In Australia, TV personality Charlotte Dawson, 47, was found dead at her Wooloomooloo home in Sydney today. Police said there was nothing suspicious in the death and the BBC report was replete with references to Dawson's "history of depression."
I had never heard of this person before, never seen her in action, and so was left with an impression that began and ended with her pretty/handsome/beautiful picture. A looker.
If looks assured a peaceful life, Charlotte Dawson would have had the world by the tail. What would anyone so comely have to worry about?
Or, further out from the Charlotte Dawson bomb zone, what would others who are so powerful or athletic or rich or accomplished have to worry about? If I were that beautiful or powerful or athletic or rich or accomplished, I'd be in a patch of clover I can only dream of.

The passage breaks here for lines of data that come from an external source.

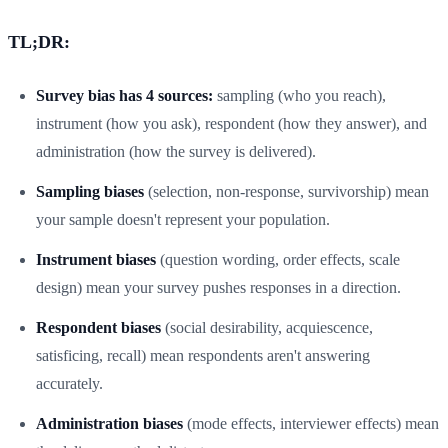
TL;DR:
Survey bias has 4 sources:
sampling (who you reach),
instrument (how you ask), respondent (how they answer), and
administration (how the survey is delivered).
Sampling biases
(selection, non-response, survivorship) mean
your sample doesn't represent your population.
Instrument biases
(question wording, order effects, scale
design) mean your survey pushes responses in a direction.
Respondent biases
(social desirability, acquiescence,
satisficing, recall) mean respondents aren't answering
accurately.
Administration biases
(mode effects, interviewer effects) mean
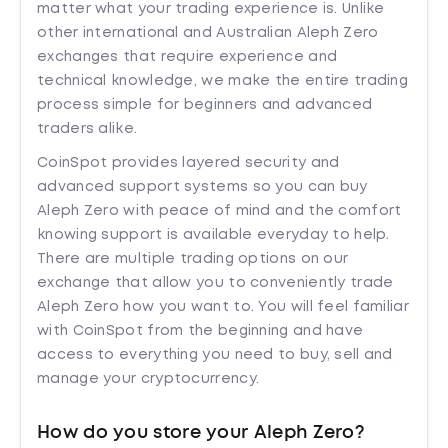
matter what your trading experience is. Unlike
other international and Australian Aleph Zero
exchanges that require experience and
technical knowledge, we make the entire trading
process simple for beginners and advanced
traders alike.
CoinSpot provides layered security and
advanced support systems so you can buy
Aleph Zero with peace of mind and the comfort
knowing support is available everyday to help.
There are multiple trading options on our
exchange that allow you to conveniently trade
Aleph Zero how you want to. You will feel familiar
with CoinSpot from the beginning and have
access to everything you need to buy, sell and
manage your cryptocurrency.
How do you store your Aleph Zero?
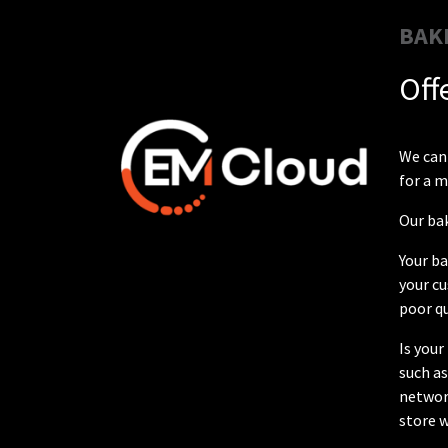
BAK
Off
We can 
for a 
Our bak
Your ba
your cu
poor qu
Is your
such a
network
store w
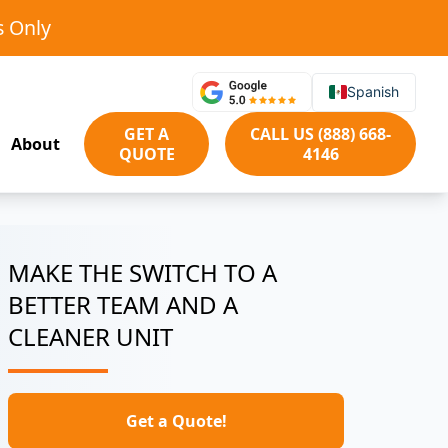
s Only
Spanish
GET A
CALL US (888) 668-
About
QUOTE
4146
MAKE THE SWITCH TO A
BETTER TEAM AND A
CLEANER UNIT
Get a Quote!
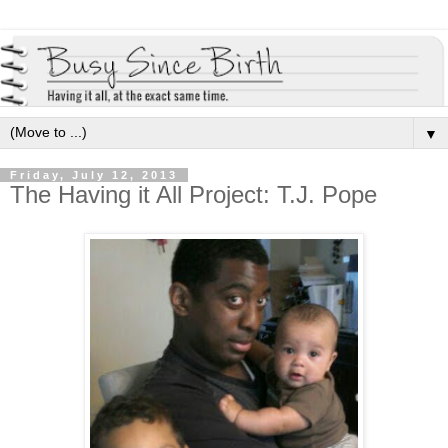
▼
Friday, July 12, 2013
The Having it All Project: T.J. Pope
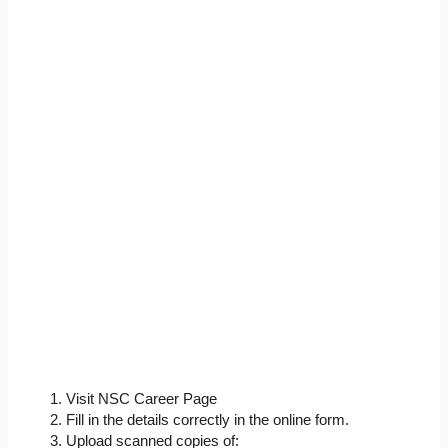
Visit NSC Career Page
Fill in the details correctly in the online form.
Upload scanned copies of:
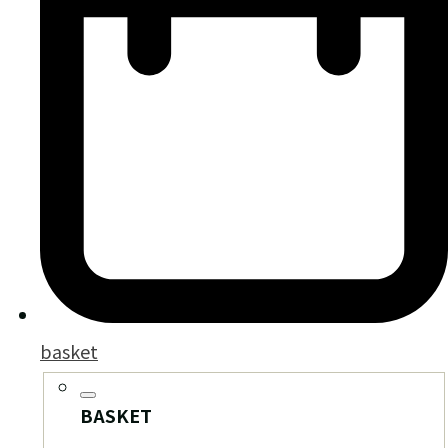
basket
BASKET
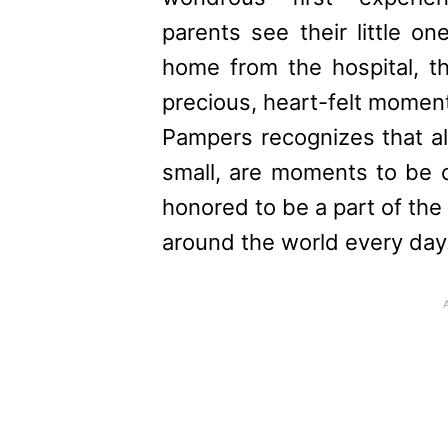
parents see their little o
home from the hospital, 
precious, heart-felt momen
Pampers
recognizes that al
small, are moments to be 
honored to be a part of the j
around the world every day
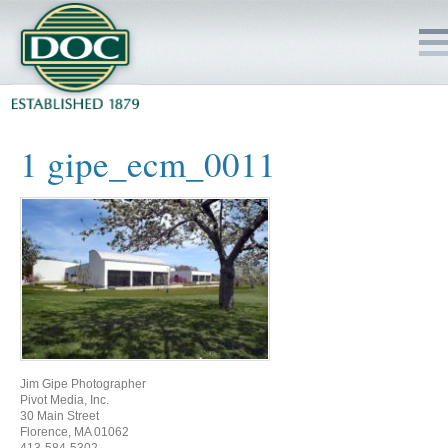
HOME
1 gipe_ecm_0011
SERVICES
PROJECTS
SAFETY
JOBS TO BID
Jim Gipe Photographer
INSIDE DOC
Pivot Media, Inc.
30 Main Street
Florence, MA 01062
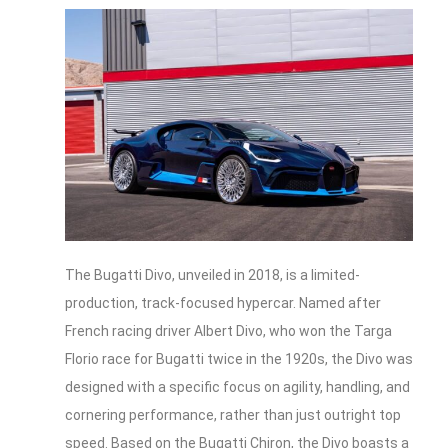
The Bugatti Divo, unveiled in 2018, is a limited-
production, track-focused hypercar. Named after
French racing driver Albert Divo, who won the Targa
Florio race for Bugatti twice in the 1920s, the Divo was
designed with a specific focus on agility, handling, and
cornering performance, rather than just outright top
speed. Based on the Bugatti Chiron, the Divo boasts a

Two thoughts come to mind:
1. How hard anyone can work to confect a glowing persona to present to the rest of the world -- something that will assure stature and admiration and worth-while-ness or a picture of got-it-all-together-ness. Not only is this portrait for the benefit of others ... it also can seep and creep until I may believe it myself ... yeah, things are kool!
2. That all the time and effort put into painting this picture (which may be quite accurate in a one sense) also has a certain panicked quality about it: I may allege that I am standing on firm ground, but then the moments rise up when I know I am dancing on Jell-O. And when such moments arise, there is a mad scramble to reassert firm ground -- another car, another partner, another pair of shoes, another job, a bigger house, another academic degree, another prescription, another ... whatever it is that will maintain whatever it is I am trying to maintain.
And it strikes me as sad that the seemingly built-in mechanism that allows for the creation of persona is not matched by an equally accomplished capacity to cope with the sense of dancing on Jell-O. But there is no such readily-available mechanism for the sense of imbalance, uncertainty, falling, loneliness ... dancing on Jell-O. Sometimes pretending will work, and sometimes, a la Charlotte Dawson, perhaps, the Jell-O claims the scene.
Creating a passable persona ... dancing on Jell-O: I guess everyone has to figure this out in quiet and sometimes frightful times. I have a hunch that these two are not two at all, but rather, like a loving couple, so nearly and dearly intertwined that separating them is an intellectual folly. Like Louis XIV, each arrives at a settlement that sounds very much like, "l'état, c'est moi:" Dancing on Jell-O is a passable persona -- one that has the advantage of being true ... and not so extraordinary or dreary after all.
Which doesn't mean it's always easy.